Un film godibile anche nelle sue imperfezioni

La debolezza di Life sta proprio qui. Nell’essere ottimo… come premessa di qualcos’altro. Si è portati a pensarlo perché il film stesso è pieno di ispirazioni che vengono da altrove. In Life tutto è già visto. Rifatto benissimo, certo, ma comunque è in mezzo ad un immaginario ormai diventato “open source”. Gli sceneggiatori e i registi prendono, mixano e creano qualcosa di nuovo che non inventa niente.
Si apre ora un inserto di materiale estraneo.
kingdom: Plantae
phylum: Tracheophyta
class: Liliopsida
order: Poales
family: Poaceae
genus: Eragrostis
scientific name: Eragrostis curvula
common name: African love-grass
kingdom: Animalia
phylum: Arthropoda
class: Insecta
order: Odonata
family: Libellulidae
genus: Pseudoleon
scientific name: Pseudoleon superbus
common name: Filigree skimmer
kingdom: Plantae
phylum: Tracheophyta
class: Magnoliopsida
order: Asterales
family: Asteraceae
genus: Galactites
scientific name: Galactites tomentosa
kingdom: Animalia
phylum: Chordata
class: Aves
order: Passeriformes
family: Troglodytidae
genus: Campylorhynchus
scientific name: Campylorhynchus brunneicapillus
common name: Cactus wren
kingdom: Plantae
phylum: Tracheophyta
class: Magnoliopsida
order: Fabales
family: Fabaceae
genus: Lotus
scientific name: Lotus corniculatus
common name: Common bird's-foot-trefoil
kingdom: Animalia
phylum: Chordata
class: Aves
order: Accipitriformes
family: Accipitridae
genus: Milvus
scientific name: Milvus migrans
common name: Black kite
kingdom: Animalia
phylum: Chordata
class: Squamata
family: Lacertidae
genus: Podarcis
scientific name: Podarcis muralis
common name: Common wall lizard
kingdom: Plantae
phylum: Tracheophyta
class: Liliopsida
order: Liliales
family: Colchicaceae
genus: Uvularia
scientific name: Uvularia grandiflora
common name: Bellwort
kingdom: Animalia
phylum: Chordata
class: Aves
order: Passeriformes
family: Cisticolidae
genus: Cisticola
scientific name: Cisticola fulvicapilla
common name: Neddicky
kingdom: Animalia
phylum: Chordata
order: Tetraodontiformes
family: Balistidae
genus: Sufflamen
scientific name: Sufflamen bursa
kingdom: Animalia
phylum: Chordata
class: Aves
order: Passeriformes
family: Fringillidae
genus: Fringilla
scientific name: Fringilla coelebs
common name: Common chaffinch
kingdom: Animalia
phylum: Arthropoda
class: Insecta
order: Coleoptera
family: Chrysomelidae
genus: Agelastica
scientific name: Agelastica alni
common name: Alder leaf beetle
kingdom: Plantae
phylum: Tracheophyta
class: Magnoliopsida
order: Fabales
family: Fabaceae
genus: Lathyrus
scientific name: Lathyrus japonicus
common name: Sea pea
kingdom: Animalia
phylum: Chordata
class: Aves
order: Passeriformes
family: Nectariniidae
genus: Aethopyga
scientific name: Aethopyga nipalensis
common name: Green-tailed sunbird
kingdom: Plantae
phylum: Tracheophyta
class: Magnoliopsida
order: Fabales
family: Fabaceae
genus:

Il B movie nella sua più scintillante espressione moderna.

Life era ottimo come inizio di una trilogia legata a Calvin. Poteva essere riadattato in un prequel di Cloverfield, magari anche riuscito. Mentre come film segreto di Venom per accompagnare l’uscita della pellicola principale? Ammettiamolo: l’idea era grandiosa.

Semplicemente perché per renderlo tale occorreva cambiare solo il design del mostro e poco altro. Il resto sarebbe stato piuttosto coerente con due ritocchi e addirittura avrebbe giustificato le molte esagerazioni che qui stonano. In un film di fantascienza è difficile credere che un organismo appena scongelato possa fare tutto ciò. In un cinecomic, in cui la fantasia fa da padrona, persino l’intelligenza dell’alieno sarebbe stata un rafforzo della trama. Così la straordinaria forza e l’invincibilità in ogni condizione.

Chissà, se fosse andata così, probabilmente il destino di Daniel Espinoza all’interno del mondo Marvel-Sony sarebbe stato molto diverso. Magari come un detrito spaziale questa idea avrebbe deviato la sua carriera lanciandola ben lontano da Morbius. Magari Life avrebbe incassato molto di più, inaugurando (insieme a Shyamalan) una nuova moda di sequel e prequel segreti. Ma questa è solo fantascienza. O l’inizio di un altro film.